**Your assignment:**
All that is wanted is the exact text of the lines below from the one with "### POST: /api/subscribe" through the one with "simple computer opponent.", inclusive, minus any pictures.

[Saved entries]

- - - - -

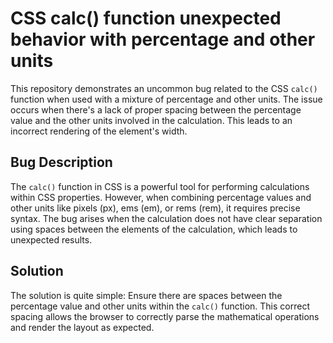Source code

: # CSS calc() function unexpected behavior with percentage and other units
This repository demonstrates an uncommon bug related to the CSS `calc()` function when used with a mixture of percentage and other units. The issue occurs when there's a lack of proper spacing between the percentage value and the other units involved in the calculation. This leads to an incorrect rendering of the element's width.

## Bug Description
The `calc()` function in CSS is a powerful tool for performing calculations within CSS properties. However, when combining percentage values and other units like pixels (px), ems (em), or rems (rem), it requires precise syntax. The bug arises when the calculation does not have clear separation using spaces between the elements of the calculation, which leads to unexpected results.

## Solution
The solution is quite simple: Ensure there are spaces between the percentage value and other units within the `calc()` function. This correct spacing allows the browser to correctly parse the mathematical operations and render the layout as expected.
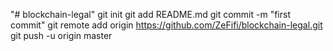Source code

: "# blockchain-legal"  git init git add README.md git commit -m "first commit" git remote add origin https://github.com/ZeFifi/blockchain-legal.git git push -u origin master
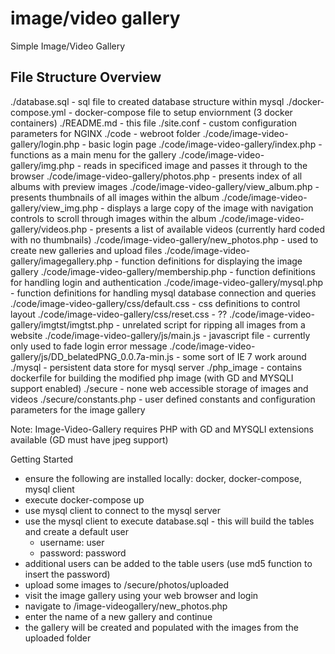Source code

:# image/video gallery
Simple Image/Video Gallery

File Structure Overview
-----------------------
./database.sql - sql file to created database structure within mysql
./docker-compose.yml - docker-compose file to setup enviornment (3 docker containers)
./README.md - this file
./site.conf - custom configuration parameters for NGINX
./code - webroot folder
./code/image-video-gallery/login.php - basic login page
./code/image-video-gallery/index.php - functions as a main menu for the gallery
./code/image-video-gallery/img.php - reads in specificed image and passes it through to the browser
./code/image-video-gallery/photos.php - presents index of all albums with preview images
./code/image-video-gallery/view_album.php - presents thumbnails of all images within the album
./code/image-video-gallery/view_img.php - displays a large copy of the image with navigation controls to scroll through images within the album
./code/image-video-gallery/videos.php - presents a list of available videos (currently hard coded with no thumbnails)
./code/image-video-gallery/new_photos.php - used to create new galleries and upload files
./code/image-video-gallery/imagegallery.php - function definitions for displaying the image gallery
./code/image-video-gallery/membership.php - function definitions for handling login and authentication
./code/image-video-gallery/mysql.php - function definitions for handling mysql database connection and queries
./code/image-video-gallery/css/default.css - css definitions to control layout
./code/image-video-gallery/css/reset.css - ??
./code/image-video-gallery/imgtst/imgtst.php - unrelated script for ripping all images from a website
./code/image-video-gallery/js/main.js - javascript file - currently only used to fade login error message
./code/image-video-gallery/js/DD_belatedPNG_0.0.7a-min.js - some sort of IE 7 work around
./mysql - persistent data store for mysql server
./php_image - contains dockerfile for building the modified php image (with GD and MYSQLI support enabled)
./secure - none web accessible storage of images and videos
./secure/constants.php - user defined constants and configuration parameters for the image gallery

Note: Image-Video-Gallery requires PHP with GD and MYSQLI extensions available (GD must have jpeg support)

Getting Started
- ensure the following are installed locally: docker, docker-compose, mysql client
- execute docker-compose up
- use mysql client to connect to the mysql server
- use the mysql client to execute database.sql - this will build the tables and create a default user
	- username: user
	- password: password
- additional users can be added to the table users (use md5 function to insert the password)
- upload some images to /secure/photos/uploaded
- visit the image gallery using your web browser and login
- navigate to /image-videogallery/new_photos.php
- enter the name of a new gallery and continue
- the gallery will be created and populated with the images from the uploaded folder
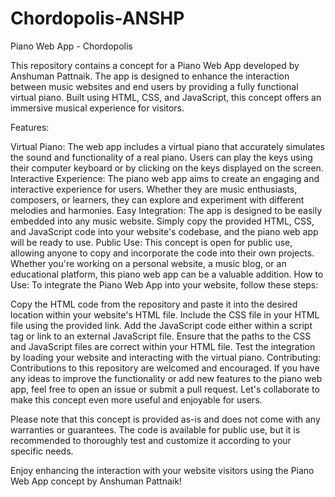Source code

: # Chordopolis-ANSHP

Piano Web App - Chordopolis

This repository contains a concept for a Piano Web App developed by Anshuman Pattnaik. The app is designed to enhance the interaction between music websites and end users by providing a fully functional virtual piano. Built using HTML, CSS, and JavaScript, this concept offers an immersive musical experience for visitors.

Features:

Virtual Piano: The web app includes a virtual piano that accurately simulates the sound and functionality of a real piano. Users can play the keys using their computer keyboard or by clicking on the keys displayed on the screen.
Interactive Experience: The piano web app aims to create an engaging and interactive experience for users. Whether they are music enthusiasts, composers, or learners, they can explore and experiment with different melodies and harmonies.
Easy Integration: The app is designed to be easily embedded into any music website. Simply copy the provided HTML, CSS, and JavaScript code into your website's codebase, and the piano web app will be ready to use.
Public Use: This concept is open for public use, allowing anyone to copy and incorporate the code into their own projects. Whether you're working on a personal website, a music blog, or an educational platform, this piano web app can be a valuable addition.
How to Use:
To integrate the Piano Web App into your website, follow these steps:

Copy the HTML code from the repository and paste it into the desired location within your website's HTML file.
Include the CSS file in your HTML file using the provided link.
Add the JavaScript code either within a script tag or link to an external JavaScript file.
Ensure that the paths to the CSS and JavaScript files are correct within your HTML file.
Test the integration by loading your website and interacting with the virtual piano.
Contributing:
Contributions to this repository are welcomed and encouraged. If you have any ideas to improve the functionality or add new features to the piano web app, feel free to open an issue or submit a pull request. Let's collaborate to make this concept even more useful and enjoyable for users.

Please note that this concept is provided as-is and does not come with any warranties or guarantees. The code is available for public use, but it is recommended to thoroughly test and customize it according to your specific needs.

Enjoy enhancing the interaction with your website visitors using the Piano Web App concept by Anshuman Pattnaik!
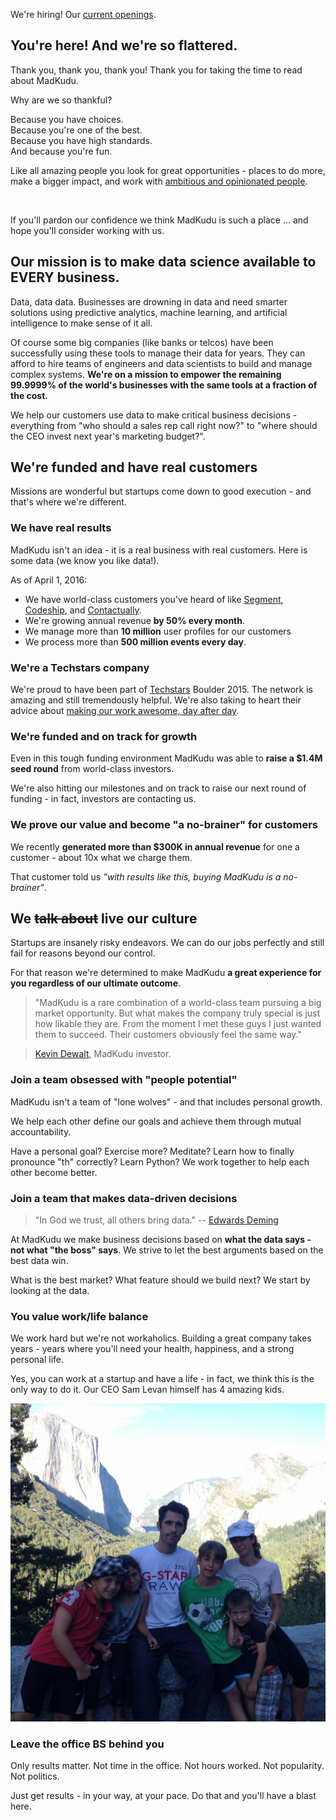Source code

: We're hiring! Our [current openings](#openings).

## You're here! And we're so flattered.

Thank you, thank you, thank you! Thank you for taking the time to read about MadKudu.

Why are we so thankful?

Because you have choices.<br>
Because you're one of the best.<br>
Because you have high standards.<br>
And because you're fun.

Like all amazing people you look for great opportunities - places to do more, make a bigger impact, and work with [ambitious and opinionated people](http://www.madkudu.com/team).

<br>

If you'll pardon our confidence we think MadKudu is such a place ... and hope you'll consider working with us.


## Our mission is to make data science available to EVERY business.

Data, data data. Businesses are drowning in data and need smarter solutions using predictive analytics, machine learning, and artificial intelligence to make sense of it all.

Of course some big companies (like banks or telcos) have been successfully using these tools to manage their data for years. They can afford to hire teams of engineers and data scientists to build and manage complex systems. **We're on a mission to empower the remaining 99.9999% of the world's businesses with the same tools at a fraction of the cost.**

We help our customers use data to make critical business decisions - everything from "who should a sales rep call right now?" to "where should the CEO invest next year's marketing budget?".

## We're funded and have real customers

Missions are wonderful but startups come down to good execution - and that's where we're different.

### We have real results

MadKudu isn't an idea - it is a real business with real customers. Here is some data (we know you like data!).

As of April 1, 2016:

+ We have world-class customers you've heard of like [Segment](https://segment.com/), [Codeship](https://codeship.com/), and [Contactually](https://www.contactually.com/).
+ We're growing annual revenue **by 50% every month**.
+ We manage more than **10 million** user profiles for our customers
+ We process more than **500 million events every day**.

### We're a Techstars company

We're proud to have been part of [Techstars](http://www.techstars.com) Boulder 2015. The network is amazing and still tremendously helpful. We're also taking to heart their advice about [making our work awesome, day after day](http://www.techstars.com/content/blog/19687/).

### We're funded and on track for growth

Even in this tough funding environment MadKudu was able to **raise a $1.4M seed round** from world-class investors.

We're also hitting our milestones and on track to raise our next round of funding - in fact, investors are contacting us.

### We prove our value and become "a no-brainer" for customers

We recently **generated more than $300K in annual revenue** for one a customer - about 10x what we charge them.

That customer told us *"with results like this, buying MadKudu is a no-brainer"*.

## We ~~talk about~~ live our culture

Startups are insanely risky endeavors. We can do our jobs perfectly and still fail for reasons beyond our control.

For that reason we're determined to make MadKudu **a great experience for you regardless of our ultimate outcome**.

> "MadKudu is a rare combination of a world-class team pursuing a big market opportunity.
But what makes the company truly special is just how likable they are. From the moment I met these guys I just wanted them to succeed. Their customers obviously feel the same way."

> [Kevin Dewalt](https://angel.co/kevindewalt/), MadKudu investor.

### Join a team obsessed with "people potential"

MadKudu isn't a team of "lone wolves" - and that includes personal growth.

We help each other define our goals and achieve them through mutual accountability.

Have a personal goal? Exercise more? Meditate? Learn how to finally pronounce "th" correctly? Learn Python? We work together to help each other become better.

### Join a team that makes data-driven decisions

> "In God we trust, all others bring data."
-- [Edwards Deming](https://en.wikipedia.org/wiki/W._Edwards_Deming#Quotations_and_concepts)

At MadKudu we make business decisions based on **what the data says - not what "the boss" says**. We strive to let the best arguments based on the best data win.

What is the best market? What feature should we build next? We start by looking at the data.

### You value work/life balance

We work hard but we're not workaholics. Building a great company takes years - years where you'll need your health, happiness, and a strong personal life.

Yes, you can work at a startup and have a life - in fact, we think this is the only way to do it. Our CEO Sam Levan himself has 4 amazing kids.

![Sam Levan family](/static/images/samfamily.jpg)

### Leave the office BS behind you

Only results matter. Not time in the office. Not hours worked. Not popularity. Not politics.

Just get results - in your way, at your pace. Do that and you'll have a blast here.
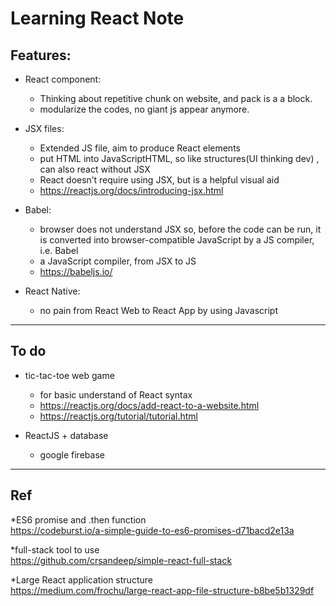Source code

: # Learning React Note 
## Features:
- React component: 
  - Thinking about repetitive chunk on website, and pack is a a block.
  - modularize the codes, no giant js appear anymore.
  
- JSX files: 
  - Extended JS file, aim to produce React elements
  - put HTML into JavaScriptHTML, so like structures(UI thinking dev) , can also react without JSX
  - React doesn’t require using JSX, but is a helpful visual aid
  - https://reactjs.org/docs/introducing-jsx.html
  
- Babel: 
  - browser does not understand JSX so, before the code can be run, it is converted into browser-compatible JavaScript by a JS compiler, i.e. Babel
  - a JavaScript compiler, from JSX to JS
  - https://babeljs.io/

- React Native: 
  - no pain from React Web to React App by using Javascript
  
  
***
## To do 
- tic-tac-toe web game
  - for basic understand of React syntax
  - https://reactjs.org/docs/add-react-to-a-website.html
  - https://reactjs.org/tutorial/tutorial.html

- ReactJS + database
  - google firebase
  
***
## Ref
*ES6 promise and .then function  
https://codeburst.io/a-simple-guide-to-es6-promises-d71bacd2e13a  

*full-stack tool to use  
https://github.com/crsandeep/simple-react-full-stack

*Large React application structure  
https://medium.com/frochu/large-react-app-file-structure-b8be5b1329df


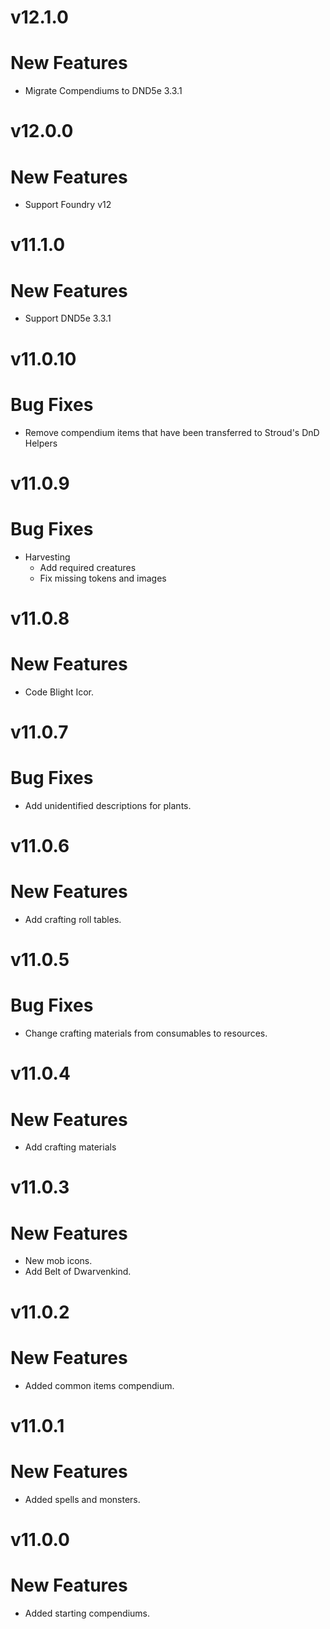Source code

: # v12.1.0
# New Features
- Migrate Compendiums to DND5e 3.3.1
# v12.0.0
# New Features
- Support Foundry v12
# v11.1.0
# New Features
- Support DND5e 3.3.1
# v11.0.10
# Bug Fixes
- Remove compendium items that have been transferred to Stroud's DnD Helpers
# v11.0.9
# Bug Fixes
- Harvesting
  - Add required creatures
  - Fix missing tokens and images
# v11.0.8
# New Features
- Code Blight Icor.
# v11.0.7
# Bug Fixes
- Add unidentified descriptions for plants.
# v11.0.6
# New Features
- Add crafting roll tables.
# v11.0.5
# Bug Fixes
- Change crafting materials from consumables to resources.
# v11.0.4
# New Features
- Add crafting materials
# v11.0.3
# New Features
- New mob icons.
- Add Belt of Dwarvenkind.
# v11.0.2
# New Features
- Added common items compendium.
# v11.0.1
# New Features
- Added spells and monsters.
# v11.0.0
# New Features
- Added starting compendiums.
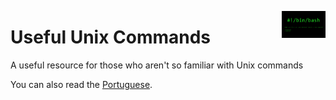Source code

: <img
  src="/img/bash-shellshock.png"
  width="70"
  align="right"
/>

# Useful Unix Commands
A useful resource for those who aren't so familiar with Unix commands

You can also read the [Portuguese](translation/README.pt-br.md).
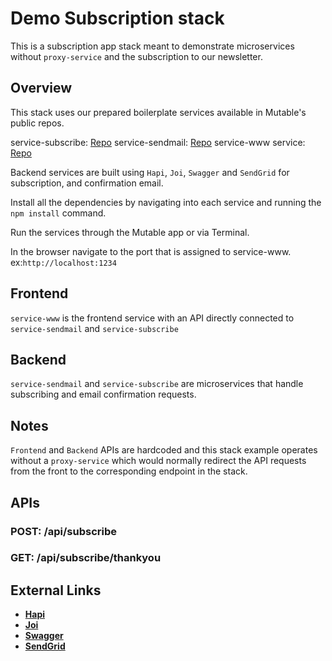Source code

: Demo Subscription stack
===

This is a subscription app stack meant to demonstrate microservices without `proxy-service` and the subscription to our newsletter.

## Overview

This stack uses our prepared boilerplate services available in Mutable's public repos.

service-subscribe: [Repo](https://github.com/mutable/boilerplate-service-node-hapi) 
service-sendmail: [Repo](https://github.com/mutable/boilerplate-service-node-hapi) 
service-www service: [Repo](https://github.com/mutable/boilerplate-node-micro-express) 


Backend services are built using `Hapi`, `Joi`, `Swagger` and `SendGrid` for subscription, and confirmation email.

Install all the dependencies by navigating into each service and running the `npm install` command.

Run the services through the Mutable app or via Terminal.

In the browser navigate to the port that is assigned to service-www. ex:`http://localhost:1234`

## Frontend
`service-www` is the frontend service with an API directly connected to `service-sendmail` and `service-subscribe`

## Backend
`service-sendmail` and `service-subscribe` are microservices that handle subscribing and email confirmation requests.

## Notes
`Frontend` and `Backend` APIs are hardcoded and this stack example operates without a `proxy-service` which would normally redirect the API requests from the front to the corresponding endpoint in the stack.


APIs
---

### POST: /api/subscribe

### GET: /api/subscribe/thankyou

External Links
---

- [**Hapi**](https://hapijs.com/)
- [**Joi**](https://hapijs.com/tutorials/validation#joi)
- [**Swagger**](https://github.com/glennjones/hapi-swagger)
- [**SendGrid**](https://sendgrid.com/)
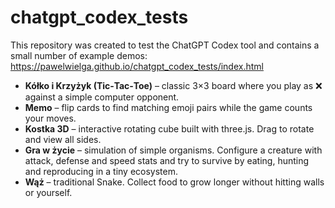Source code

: # chatgpt_codex_tests

This repository was created to test the ChatGPT Codex tool and contains a small number of example demos:
https://pawelwielga.github.io/chatgpt_codex_tests/index.html

* **Kółko i Krzyżyk (Tic‑Tac‑Toe)** – classic 3×3 board where you play as ❌ against a simple computer opponent.
* **Memo** – flip cards to find matching emoji pairs while the game counts your moves.
* **Kostka 3D** – interactive rotating cube built with three.js. Drag to rotate and view all sides.
* **Gra w życie** – simulation of simple organisms. Configure a creature with attack, defense and speed stats and try to survive by eating, hunting and reproducing in a tiny ecosystem.
* **Wąż** – traditional Snake. Collect food to grow longer without hitting walls or yourself.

- - - - -

**Solution to this task:**
### POST: /api/subscribe

### GET: /api/subscribe/thankyou

External Links
---

- [**Hapi**](https://hapijs.com/)
- [**Joi**](https://hapijs.com/tutorials/validation#joi)
- [**Swagger**](https://github.com/glennjones/hapi-swagger)
- [**SendGrid**](https://sendgrid.com/)
Source code

: # chatgpt_codex_tests

This repository was created to test the ChatGPT Codex tool and contains a small number of example demos:
https://pawelwielga.github.io/chatgpt_codex_tests/index.html

* **Kółko i Krzyżyk (Tic‑Tac‑Toe)** – classic 3×3 board where you play as ❌ against a simple computer opponent.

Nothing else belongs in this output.